* _Exercise details_: A faithful copy of every record is needed here. Images must not appear in it.

* _Data to process_:
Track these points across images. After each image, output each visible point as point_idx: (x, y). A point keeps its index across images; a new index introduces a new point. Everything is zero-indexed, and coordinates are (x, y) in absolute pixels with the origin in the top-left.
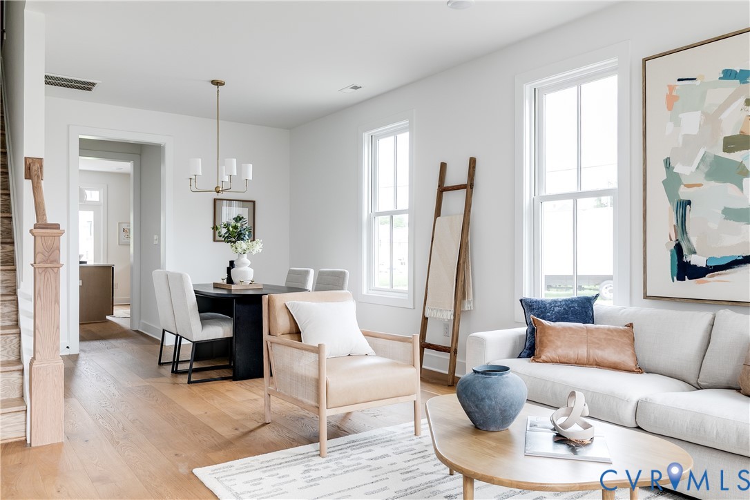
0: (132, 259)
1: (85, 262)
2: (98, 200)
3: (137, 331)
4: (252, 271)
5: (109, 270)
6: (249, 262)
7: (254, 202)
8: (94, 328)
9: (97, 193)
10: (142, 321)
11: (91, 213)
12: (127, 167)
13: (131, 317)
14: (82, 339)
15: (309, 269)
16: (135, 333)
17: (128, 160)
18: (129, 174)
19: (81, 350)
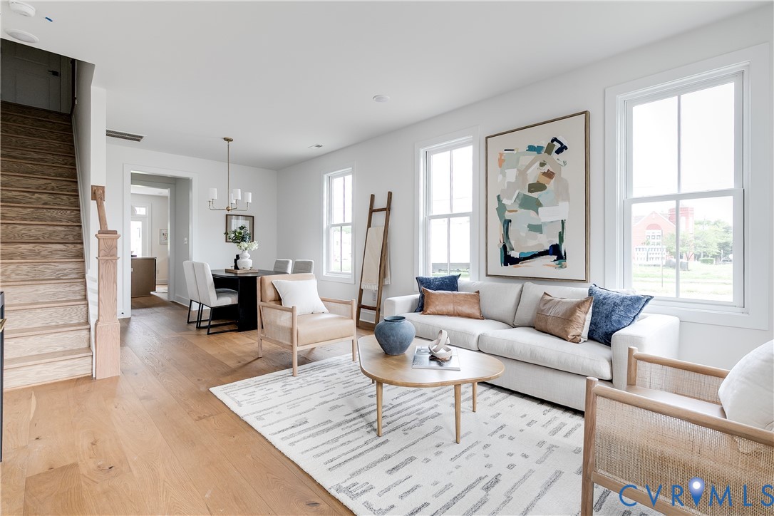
0: (169, 254)
1: (136, 256)
3: (172, 301)
4: (251, 261)
5: (152, 262)
6: (249, 255)
7: (253, 217)
8: (142, 300)
10: (176, 295)
11: (140, 223)
12: (166, 192)
13: (169, 293)
14: (133, 307)
15: (289, 260)
16: (171, 303)
17: (167, 188)
18: (167, 197)
19: (132, 315)
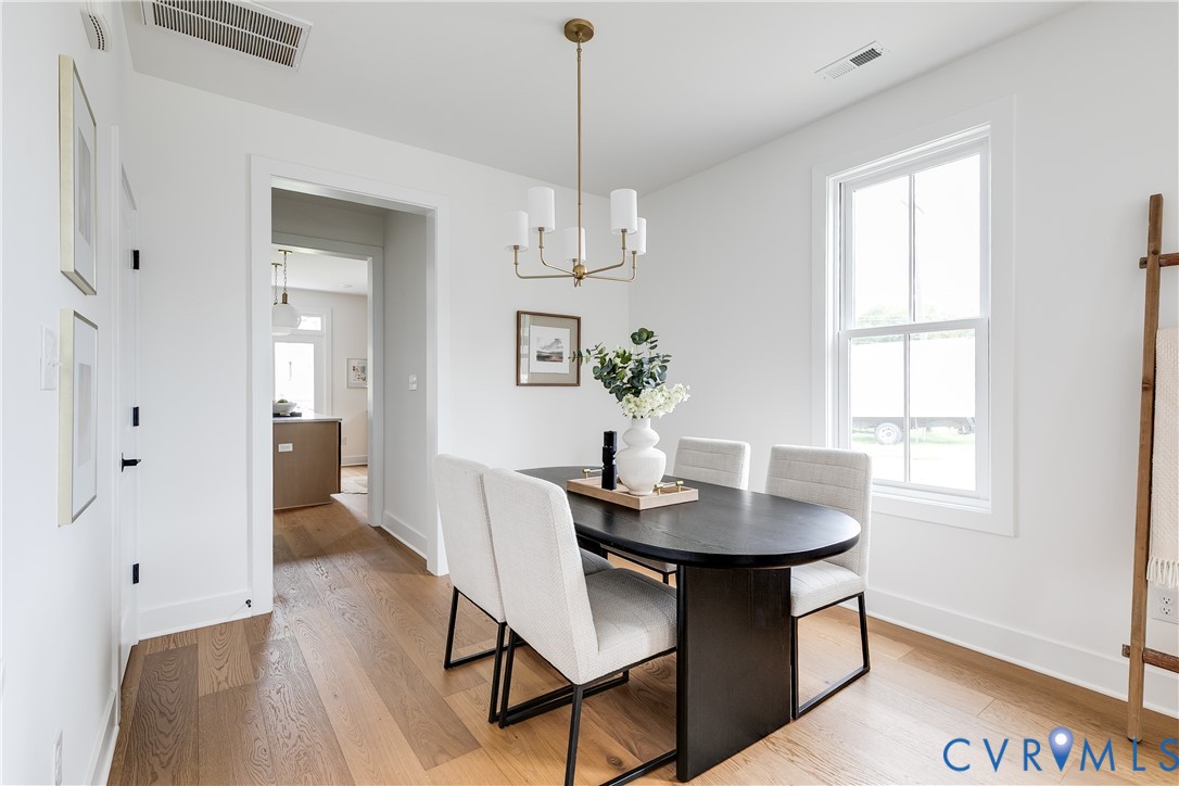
1: (299, 415)
2: (319, 329)
3: (379, 529)
4: (661, 456)
6: (656, 437)
7: (579, 319)
8: (309, 520)
9: (318, 320)
10: (387, 512)
11: (310, 347)
15: (742, 443)
16: (376, 534)
19: (280, 599)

* _Finished exercise_:
Track these points across images. After each image, output each visible point as point_idx: (x, y). A point keeps its index across images; a new index introduces a new point. Everything is zero-indexed, and coordinates are (x, y) in absolute pixels with the origin in the top-left.
0: (132, 259)
1: (85, 262)
2: (98, 200)
3: (137, 331)
4: (252, 271)
5: (109, 270)
6: (249, 262)
7: (254, 202)
8: (94, 328)
9: (97, 193)
10: (142, 321)
11: (91, 213)
12: (127, 167)
13: (131, 317)
14: (82, 339)
15: (309, 269)
16: (135, 333)
17: (128, 160)
18: (129, 174)
19: (81, 350)
0: (169, 254)
1: (136, 256)
3: (172, 301)
4: (251, 261)
5: (152, 262)
6: (249, 255)
7: (253, 217)
8: (142, 300)
10: (176, 295)
11: (140, 223)
12: (166, 192)
13: (169, 293)
14: (133, 307)
15: (289, 260)
16: (171, 303)
17: (167, 188)
18: (167, 197)
19: (132, 315)
1: (299, 415)
2: (319, 329)
3: (379, 529)
4: (661, 456)
6: (656, 437)
7: (579, 319)
8: (309, 520)
9: (318, 320)
10: (387, 512)
11: (310, 347)
15: (742, 443)
16: (376, 534)
19: (280, 599)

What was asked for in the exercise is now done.